··· Extracted material

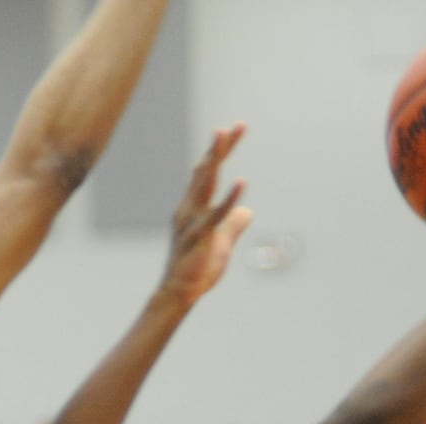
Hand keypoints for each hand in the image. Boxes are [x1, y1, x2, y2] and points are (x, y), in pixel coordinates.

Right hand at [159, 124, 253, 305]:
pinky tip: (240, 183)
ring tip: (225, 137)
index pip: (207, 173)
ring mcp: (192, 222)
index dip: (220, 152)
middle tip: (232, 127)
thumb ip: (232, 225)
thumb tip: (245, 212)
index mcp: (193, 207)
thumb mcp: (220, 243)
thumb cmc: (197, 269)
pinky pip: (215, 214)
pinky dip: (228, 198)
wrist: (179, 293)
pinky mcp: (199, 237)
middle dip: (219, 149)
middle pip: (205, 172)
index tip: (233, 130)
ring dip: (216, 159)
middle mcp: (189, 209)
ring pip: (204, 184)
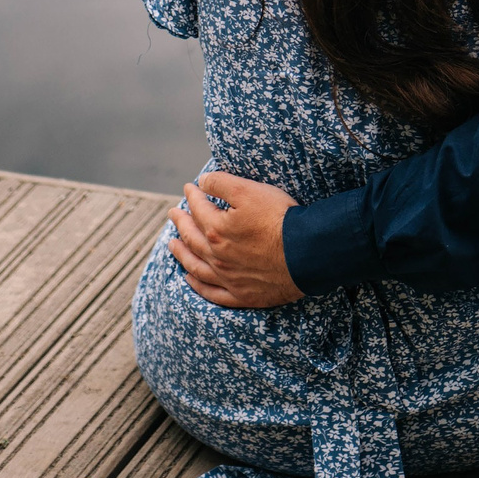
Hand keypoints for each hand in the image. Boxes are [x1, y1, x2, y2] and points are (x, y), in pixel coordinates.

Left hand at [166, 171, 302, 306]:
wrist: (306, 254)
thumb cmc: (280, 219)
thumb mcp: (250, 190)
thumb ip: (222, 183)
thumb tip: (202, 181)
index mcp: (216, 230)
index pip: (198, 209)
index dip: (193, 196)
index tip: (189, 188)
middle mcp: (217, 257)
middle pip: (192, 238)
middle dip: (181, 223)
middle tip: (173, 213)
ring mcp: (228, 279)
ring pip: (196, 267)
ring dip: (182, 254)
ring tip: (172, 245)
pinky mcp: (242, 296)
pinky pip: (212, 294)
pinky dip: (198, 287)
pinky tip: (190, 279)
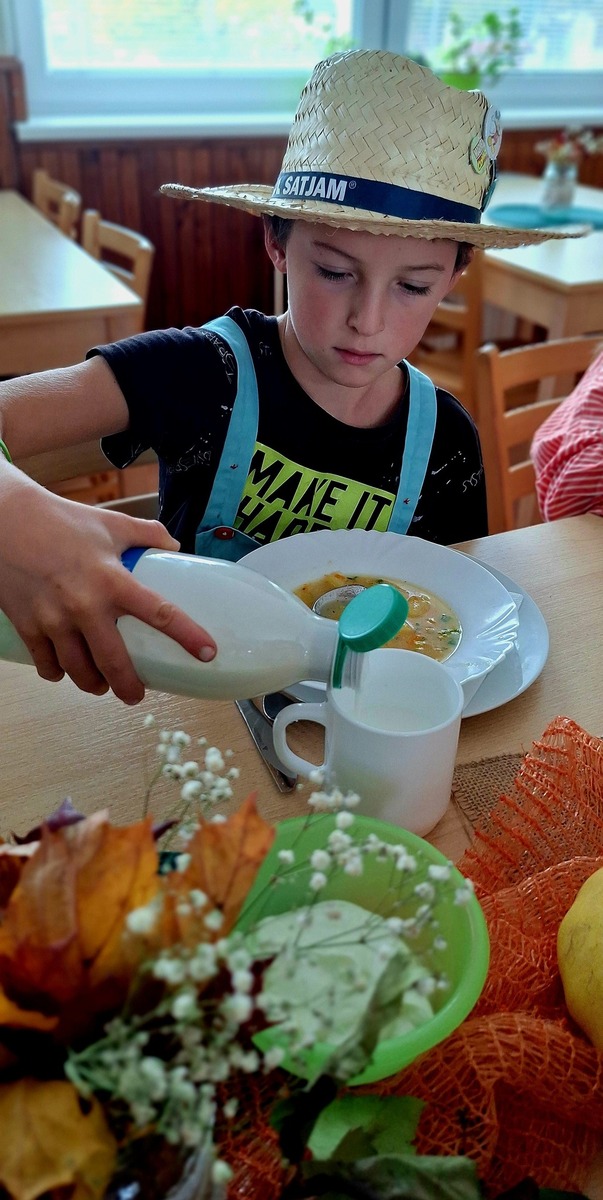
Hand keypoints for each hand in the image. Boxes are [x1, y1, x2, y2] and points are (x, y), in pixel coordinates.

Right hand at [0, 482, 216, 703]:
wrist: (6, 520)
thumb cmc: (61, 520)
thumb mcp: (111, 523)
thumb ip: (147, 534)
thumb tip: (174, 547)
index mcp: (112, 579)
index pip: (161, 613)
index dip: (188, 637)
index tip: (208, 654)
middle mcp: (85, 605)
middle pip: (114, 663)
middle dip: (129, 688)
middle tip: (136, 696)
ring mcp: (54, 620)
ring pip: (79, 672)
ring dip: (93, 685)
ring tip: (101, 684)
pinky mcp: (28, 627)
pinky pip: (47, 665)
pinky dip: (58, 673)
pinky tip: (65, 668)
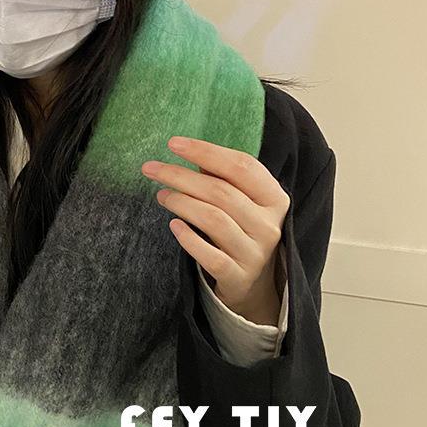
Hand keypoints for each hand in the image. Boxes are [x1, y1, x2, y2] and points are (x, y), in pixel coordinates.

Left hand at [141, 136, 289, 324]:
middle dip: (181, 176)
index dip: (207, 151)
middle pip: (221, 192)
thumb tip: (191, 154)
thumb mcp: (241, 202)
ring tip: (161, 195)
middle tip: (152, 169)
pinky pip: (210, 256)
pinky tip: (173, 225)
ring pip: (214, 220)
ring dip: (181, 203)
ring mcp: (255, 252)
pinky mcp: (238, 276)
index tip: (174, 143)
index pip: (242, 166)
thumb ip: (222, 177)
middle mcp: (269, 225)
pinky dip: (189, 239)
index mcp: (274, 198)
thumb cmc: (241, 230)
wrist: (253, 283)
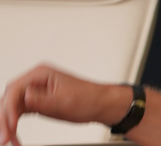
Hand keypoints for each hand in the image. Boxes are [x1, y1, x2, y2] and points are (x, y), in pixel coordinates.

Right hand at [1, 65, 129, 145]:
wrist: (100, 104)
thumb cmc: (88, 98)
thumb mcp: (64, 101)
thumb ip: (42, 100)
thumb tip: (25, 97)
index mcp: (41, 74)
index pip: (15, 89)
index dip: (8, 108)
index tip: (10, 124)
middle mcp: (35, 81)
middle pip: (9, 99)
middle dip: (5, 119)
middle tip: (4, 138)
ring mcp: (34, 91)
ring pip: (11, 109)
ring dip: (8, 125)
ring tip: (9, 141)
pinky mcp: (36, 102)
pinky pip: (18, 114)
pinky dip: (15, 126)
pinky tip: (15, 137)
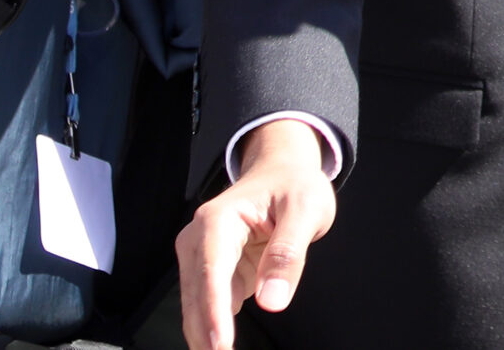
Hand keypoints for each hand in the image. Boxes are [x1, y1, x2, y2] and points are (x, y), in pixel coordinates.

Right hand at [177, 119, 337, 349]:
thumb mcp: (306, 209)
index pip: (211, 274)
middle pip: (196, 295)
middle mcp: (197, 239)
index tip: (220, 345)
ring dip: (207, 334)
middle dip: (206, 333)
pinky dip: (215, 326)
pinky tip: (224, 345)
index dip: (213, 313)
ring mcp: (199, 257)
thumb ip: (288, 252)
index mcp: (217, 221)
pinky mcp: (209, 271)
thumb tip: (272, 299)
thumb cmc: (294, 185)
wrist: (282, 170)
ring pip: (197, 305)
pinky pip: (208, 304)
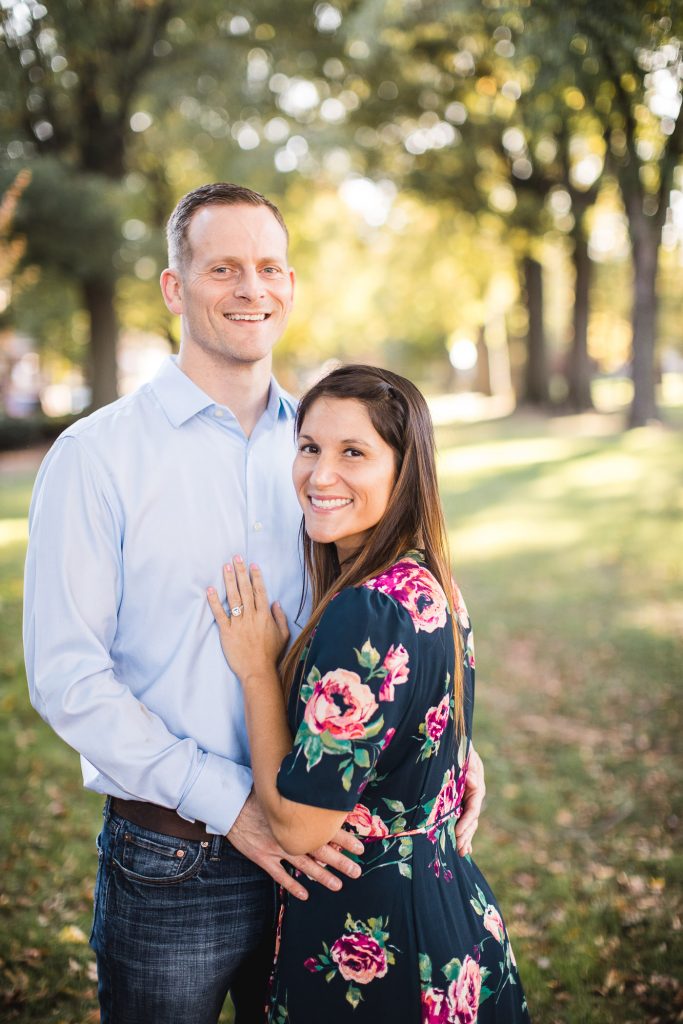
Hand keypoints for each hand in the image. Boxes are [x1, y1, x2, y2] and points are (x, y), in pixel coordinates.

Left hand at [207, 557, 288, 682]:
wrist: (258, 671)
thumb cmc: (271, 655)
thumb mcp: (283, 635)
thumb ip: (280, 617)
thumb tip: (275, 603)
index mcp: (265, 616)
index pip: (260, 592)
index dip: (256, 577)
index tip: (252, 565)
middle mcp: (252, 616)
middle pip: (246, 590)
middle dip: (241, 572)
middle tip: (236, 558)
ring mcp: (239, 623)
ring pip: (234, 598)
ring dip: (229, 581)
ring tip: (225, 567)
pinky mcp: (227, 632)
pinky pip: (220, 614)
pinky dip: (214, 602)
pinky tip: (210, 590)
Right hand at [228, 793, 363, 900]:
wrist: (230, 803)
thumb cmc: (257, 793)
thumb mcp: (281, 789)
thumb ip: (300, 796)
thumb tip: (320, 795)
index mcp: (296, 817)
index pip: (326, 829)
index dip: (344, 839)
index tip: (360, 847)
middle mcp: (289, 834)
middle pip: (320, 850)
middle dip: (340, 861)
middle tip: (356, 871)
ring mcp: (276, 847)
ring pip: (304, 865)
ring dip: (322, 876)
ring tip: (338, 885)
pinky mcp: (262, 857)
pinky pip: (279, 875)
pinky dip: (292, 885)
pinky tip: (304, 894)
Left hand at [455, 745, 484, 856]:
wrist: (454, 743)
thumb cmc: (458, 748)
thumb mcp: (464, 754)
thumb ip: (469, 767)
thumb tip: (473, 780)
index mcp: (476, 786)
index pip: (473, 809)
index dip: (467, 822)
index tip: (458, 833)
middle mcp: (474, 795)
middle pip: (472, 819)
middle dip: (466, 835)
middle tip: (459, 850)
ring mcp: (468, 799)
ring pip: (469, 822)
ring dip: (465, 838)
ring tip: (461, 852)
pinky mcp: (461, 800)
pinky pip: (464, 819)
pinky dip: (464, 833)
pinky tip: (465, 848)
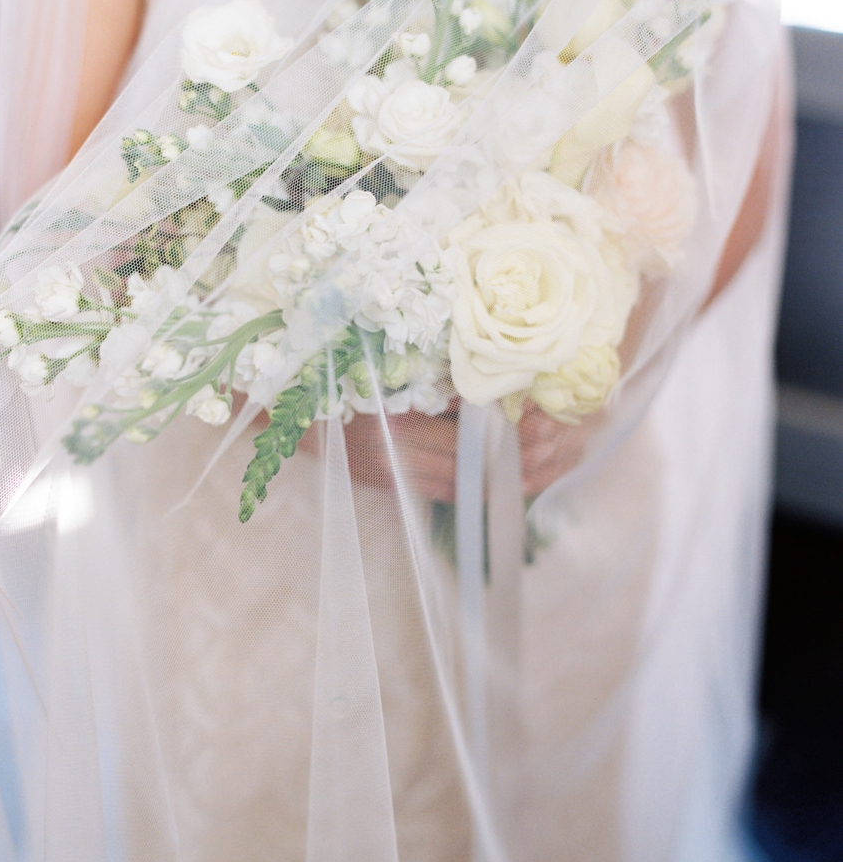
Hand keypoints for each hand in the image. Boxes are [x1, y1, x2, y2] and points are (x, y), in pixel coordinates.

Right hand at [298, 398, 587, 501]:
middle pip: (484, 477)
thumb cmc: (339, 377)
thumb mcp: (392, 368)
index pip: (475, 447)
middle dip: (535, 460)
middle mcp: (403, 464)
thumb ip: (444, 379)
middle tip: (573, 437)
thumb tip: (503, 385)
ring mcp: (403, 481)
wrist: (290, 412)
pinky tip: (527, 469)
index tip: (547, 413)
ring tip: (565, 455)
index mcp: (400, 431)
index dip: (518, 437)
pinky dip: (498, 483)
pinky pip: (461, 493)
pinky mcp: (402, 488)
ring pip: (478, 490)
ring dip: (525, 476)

······

Work task
Between and including the line above that contains "pinky tip: (65, 668)" and the line that contains "thumb tip: (272, 299)", restate every line word for word. Pictures stay out.

Answer space
pinky tip: (65, 668)
Hand keypoints for each hand in the image. Boxes are [x1, y1, x2, y2] and points are (x, y), in pixel coordinates.

Left hand at [141, 136, 289, 324]:
middle dip: (181, 176)
index dip: (207, 151)
middle pip: (221, 192)
thumb tip: (191, 154)
thumb mcp: (241, 202)
ring tip: (161, 195)
middle tip: (152, 169)
pinky pip: (210, 256)
pinky tip: (173, 225)
ring pip: (214, 220)
ring dip: (181, 203)
ring mcp: (255, 252)
pinky mcp: (238, 276)
index tip: (174, 143)
index pip: (242, 166)
thumb ip: (222, 177)
middle mcp: (269, 225)
pinky dip: (189, 239)
index mcp: (274, 198)
thumb cmc: (241, 230)
wrist: (253, 283)
Hand keypoints for each hand in the image. Boxes are [x1, y1, x2, y2] and points are (x, y), in pixel coordinates.

Right hand at [1, 65, 129, 145]:
wrist: (100, 104)
thumb cmc: (88, 98)
thumb mcp: (64, 101)
thumb ip: (42, 100)
thumb tip: (25, 97)
index mcp: (41, 74)
index pip: (15, 89)
index dip: (8, 108)
index tip: (10, 124)
middle mcp: (35, 81)
middle pip: (9, 99)
middle dip: (5, 119)
middle tip: (4, 138)
ring mcp: (34, 91)
ring pip: (11, 109)
ring dip: (8, 125)
ring tip: (9, 141)
pinky mcp: (36, 102)
pinky pip: (18, 114)
pinky dip: (15, 126)
pinky tip: (15, 137)
Hand keypoints for each hand in the image. Boxes are [x1, y1, x2, y2] and points are (x, y), in pixel coordinates.

Right hand at [177, 119, 337, 349]:
thumb mcp: (306, 209)
index pip: (211, 274)
middle pip: (196, 295)
middle mcp: (197, 239)
index tip: (220, 345)
ring dip: (207, 334)
middle dip: (206, 333)
pinky dip: (215, 326)
pinky tip: (224, 345)
index dip: (213, 313)
ring mcp: (199, 257)
thumb ip: (288, 252)
index mcp: (217, 221)
pinky mcp: (209, 271)
thumb tip: (272, 299)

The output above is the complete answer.